**Records provided:**

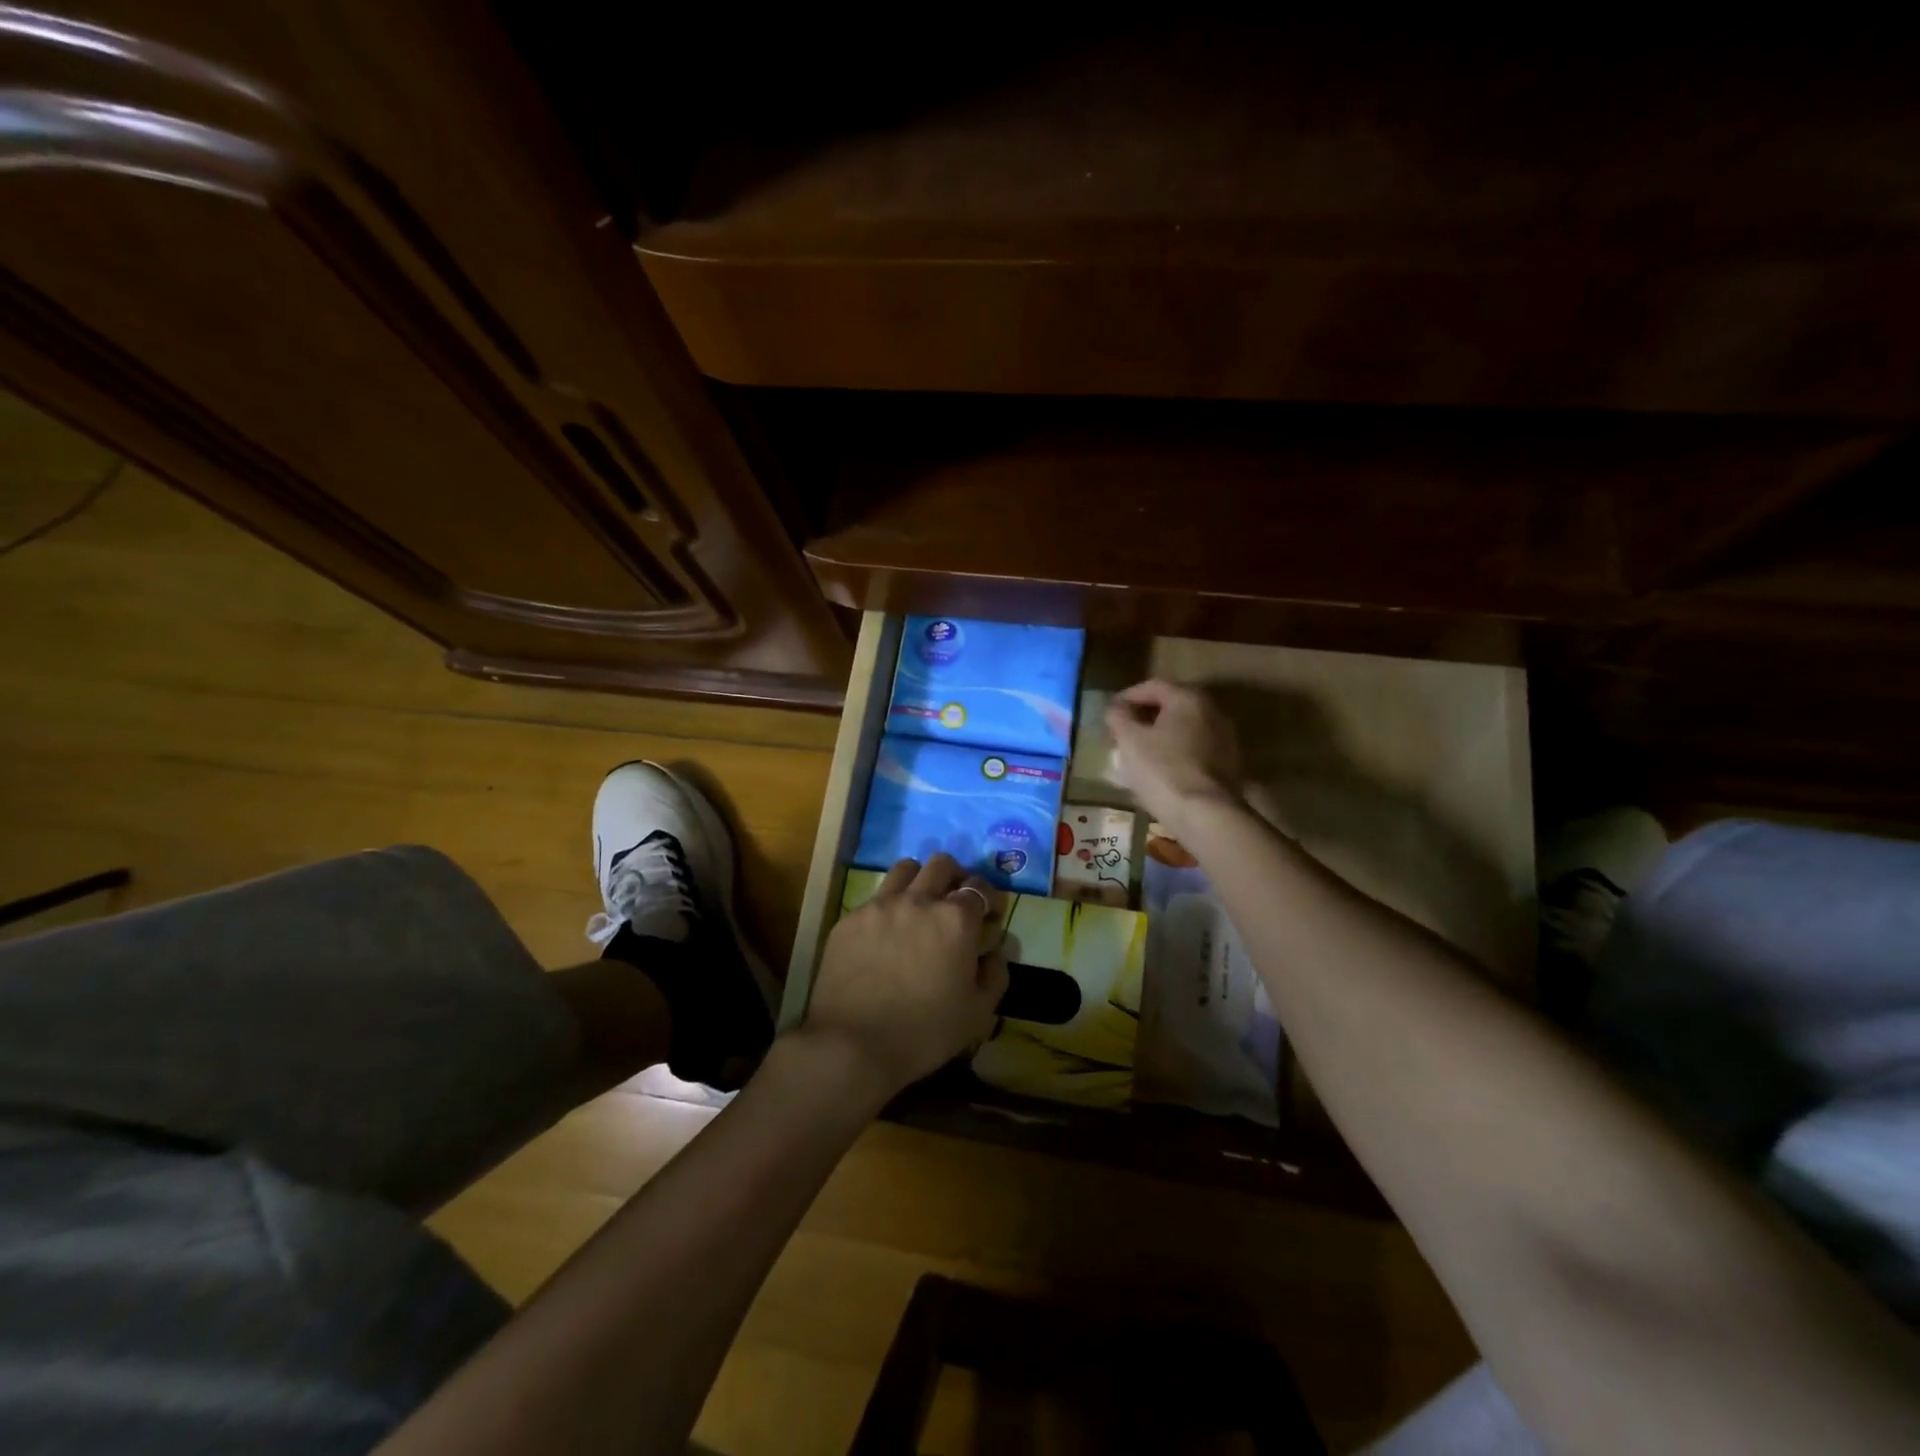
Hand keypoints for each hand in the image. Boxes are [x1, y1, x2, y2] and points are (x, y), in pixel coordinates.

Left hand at [798, 855, 1009, 1103]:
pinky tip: (885, 935)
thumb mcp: (977, 1013)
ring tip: (919, 905)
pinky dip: (888, 907)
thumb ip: (994, 975)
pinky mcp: (850, 919)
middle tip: (955, 902)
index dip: (988, 898)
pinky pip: (875, 898)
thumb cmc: (924, 1032)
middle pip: (941, 865)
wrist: (851, 1044)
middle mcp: (919, 900)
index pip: (979, 888)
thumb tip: (994, 953)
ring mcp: (880, 905)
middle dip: (955, 877)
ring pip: (905, 869)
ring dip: (919, 880)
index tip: (988, 915)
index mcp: (955, 919)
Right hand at [1105, 679, 1243, 835]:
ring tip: (1141, 751)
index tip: (1111, 711)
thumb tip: (1117, 708)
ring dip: (1163, 734)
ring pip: (1186, 727)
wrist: (1206, 814)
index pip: (1154, 686)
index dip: (1128, 695)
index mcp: (1188, 698)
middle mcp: (1212, 710)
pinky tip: (1163, 768)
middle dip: (1146, 715)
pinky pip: (1197, 748)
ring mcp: (1225, 737)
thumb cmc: (1162, 769)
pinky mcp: (1230, 763)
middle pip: (1173, 704)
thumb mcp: (1129, 740)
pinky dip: (1178, 751)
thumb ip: (1119, 717)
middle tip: (1124, 730)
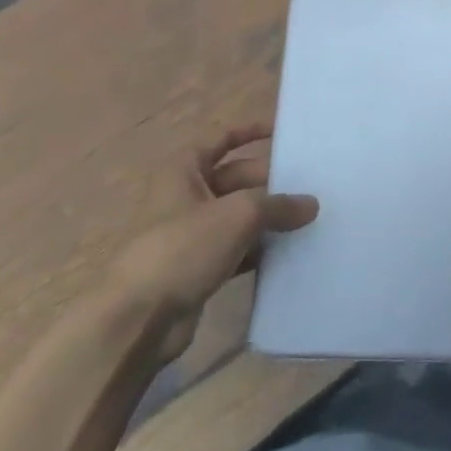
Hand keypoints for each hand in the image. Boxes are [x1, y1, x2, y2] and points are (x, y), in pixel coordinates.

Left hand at [109, 125, 318, 361]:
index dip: (248, 132)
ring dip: (270, 218)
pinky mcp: (199, 269)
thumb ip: (279, 205)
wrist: (139, 319)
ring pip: (239, 217)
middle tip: (310, 184)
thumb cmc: (183, 248)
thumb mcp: (239, 215)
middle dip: (270, 181)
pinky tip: (291, 252)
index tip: (282, 132)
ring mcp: (191, 236)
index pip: (219, 141)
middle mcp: (185, 199)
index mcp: (182, 174)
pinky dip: (261, 249)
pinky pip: (238, 250)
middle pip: (235, 179)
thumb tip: (311, 204)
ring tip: (310, 217)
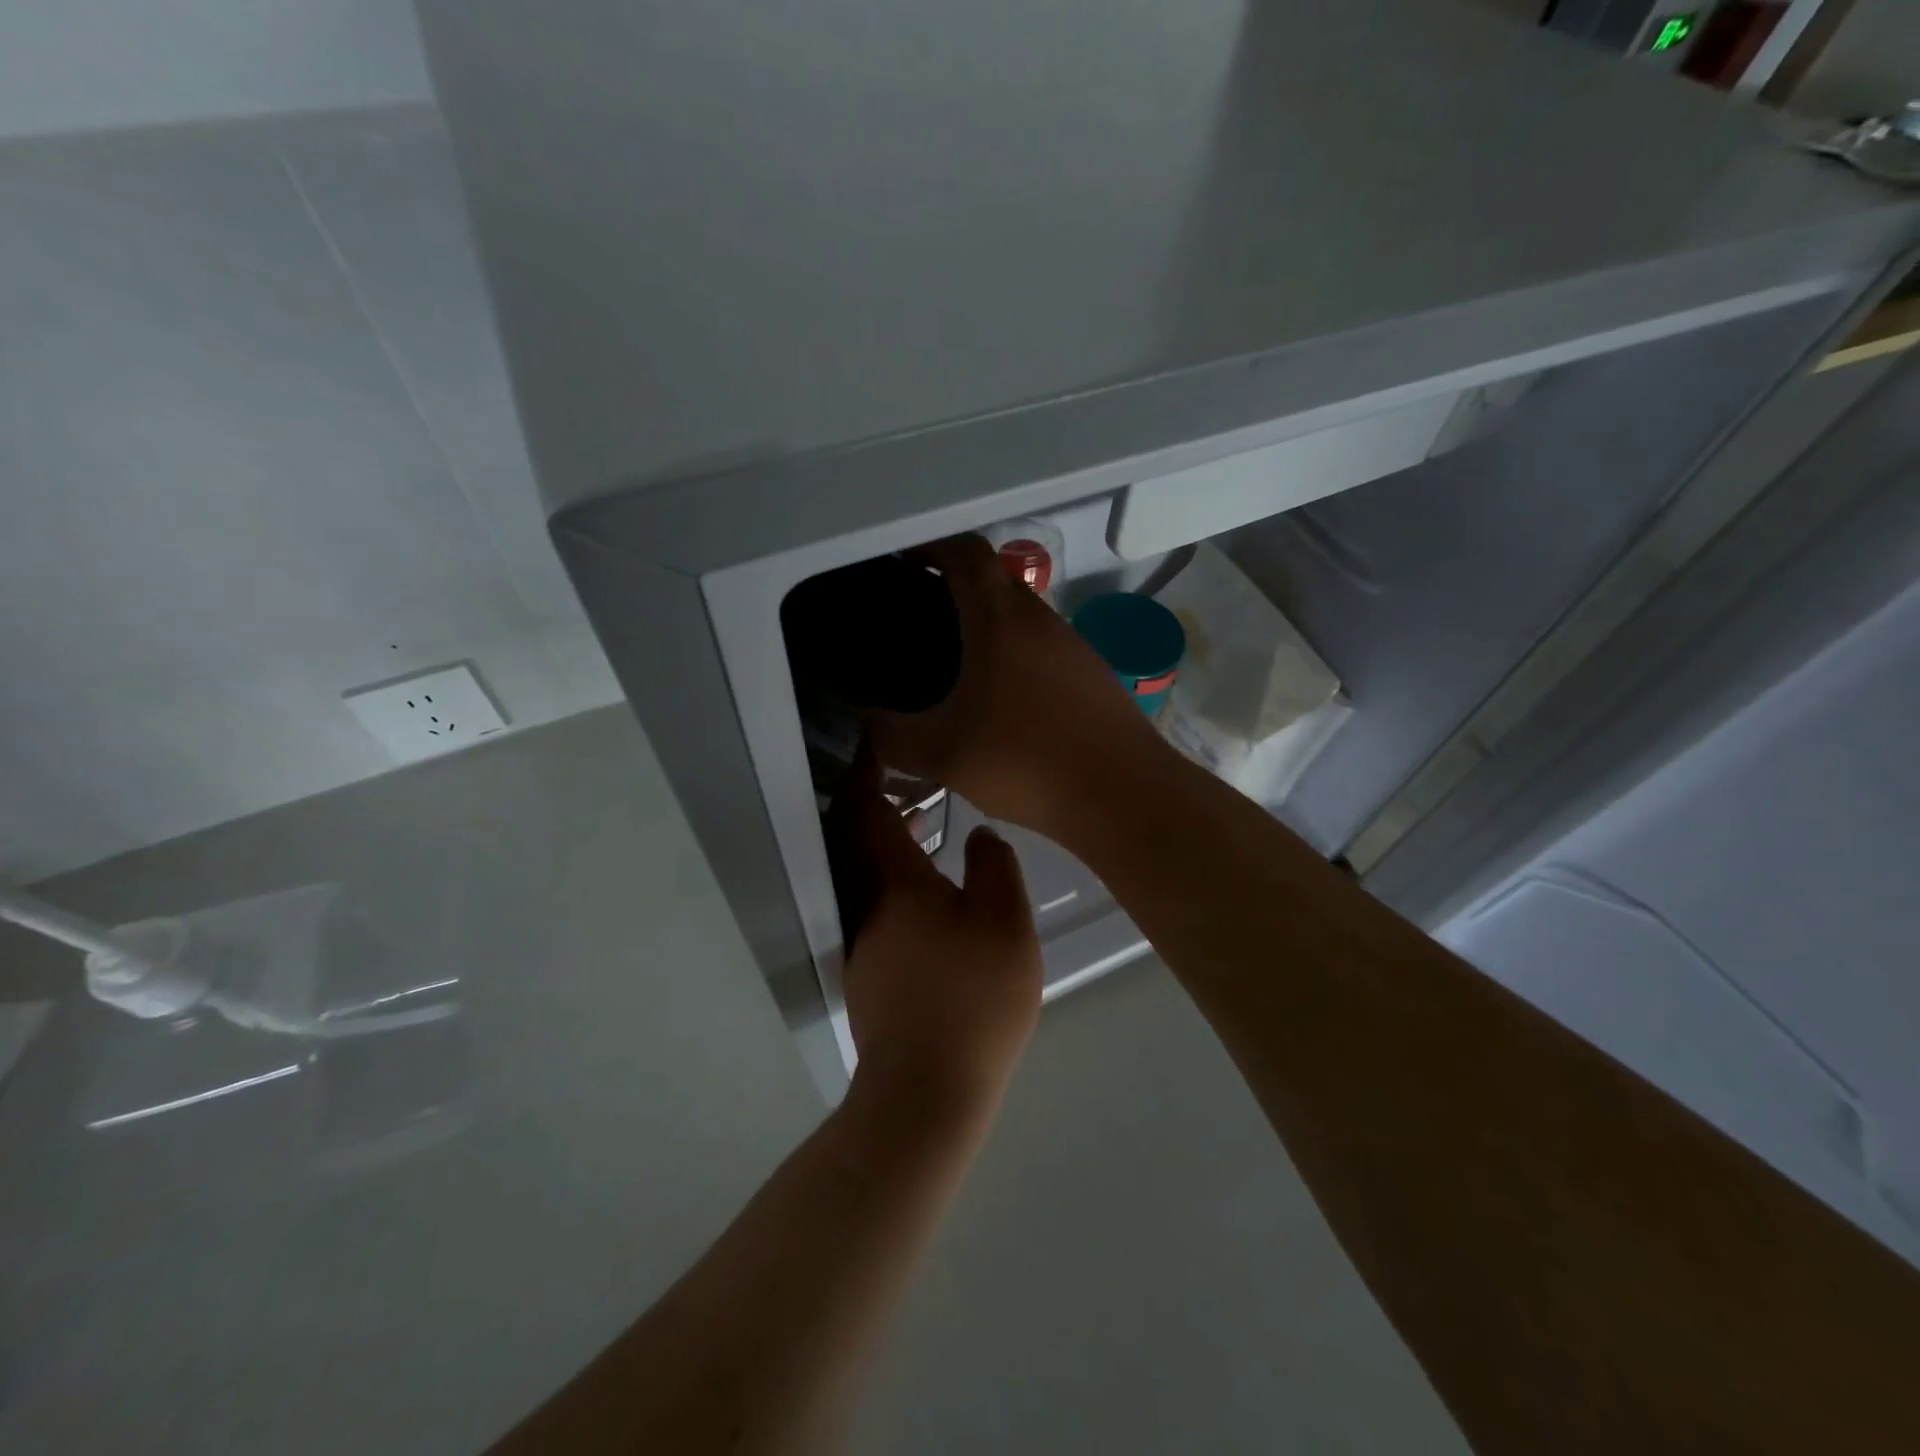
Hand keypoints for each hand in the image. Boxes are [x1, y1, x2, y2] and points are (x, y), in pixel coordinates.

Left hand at [828, 748, 1041, 1122]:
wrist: (927, 1087)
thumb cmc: (973, 997)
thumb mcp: (1005, 923)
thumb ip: (994, 866)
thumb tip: (977, 833)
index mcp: (894, 882)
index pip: (866, 810)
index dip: (867, 773)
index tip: (875, 746)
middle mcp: (865, 904)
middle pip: (853, 839)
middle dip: (872, 802)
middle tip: (904, 780)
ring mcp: (861, 941)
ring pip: (862, 872)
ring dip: (882, 842)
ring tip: (923, 827)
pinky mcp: (867, 971)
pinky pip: (870, 901)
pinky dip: (888, 877)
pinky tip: (927, 892)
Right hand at [869, 535, 1166, 837]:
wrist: (1123, 796)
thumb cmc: (1027, 761)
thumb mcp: (941, 754)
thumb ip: (892, 735)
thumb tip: (871, 721)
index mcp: (1001, 619)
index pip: (965, 552)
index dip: (929, 548)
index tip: (902, 567)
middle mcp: (1042, 620)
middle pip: (994, 582)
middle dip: (953, 592)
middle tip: (918, 628)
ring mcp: (1075, 647)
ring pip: (1021, 619)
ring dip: (986, 631)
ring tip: (953, 672)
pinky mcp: (1093, 678)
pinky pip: (1043, 652)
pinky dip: (1014, 661)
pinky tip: (1001, 708)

**Instructions for the task:** With the first line being the one containing "pinky mcp: (850, 919)" and the last line the one containing "ring mcp: (1225, 737)", transcribe exactly the lines above that fall in that range.

**Answer space:**
pinky mcp: (850, 919)
middle tip: (955, 902)
index dip: (988, 898)
pinky pip: (875, 898)
thumb cmc: (924, 1032)
middle pip: (941, 865)
wrist: (851, 1044)
middle mcp: (919, 900)
index pip: (979, 888)
thumb tip: (994, 953)
ring mcp: (880, 905)
middle dip: (955, 877)
ring pip: (905, 869)
ring dip: (919, 880)
index tip: (988, 915)
index mcp: (955, 919)
Right hand at [1105, 679, 1243, 835]:
ring tip: (1141, 751)
index tip: (1111, 711)
thumb tip: (1117, 708)
ring dip: (1163, 734)
ring pip: (1186, 727)
wrist: (1206, 814)
index pip: (1154, 686)
index dip: (1128, 695)
index mcp: (1188, 698)
middle mcp: (1212, 710)
pinky tip: (1163, 768)
middle dip: (1146, 715)
pinky pip: (1197, 748)
ring mcp: (1225, 737)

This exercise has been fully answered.